• **Exercise goal**
Across all the entries, tally the lines holding the word "String", and give the number by itself.

• **Record excerpts**

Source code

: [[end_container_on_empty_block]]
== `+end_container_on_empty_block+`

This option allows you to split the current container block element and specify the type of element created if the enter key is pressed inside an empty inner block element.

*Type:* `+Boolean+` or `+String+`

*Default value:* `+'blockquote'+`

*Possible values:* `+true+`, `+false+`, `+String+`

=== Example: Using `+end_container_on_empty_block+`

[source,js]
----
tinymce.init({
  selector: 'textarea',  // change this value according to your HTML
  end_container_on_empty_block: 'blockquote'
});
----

• **The completed task**
2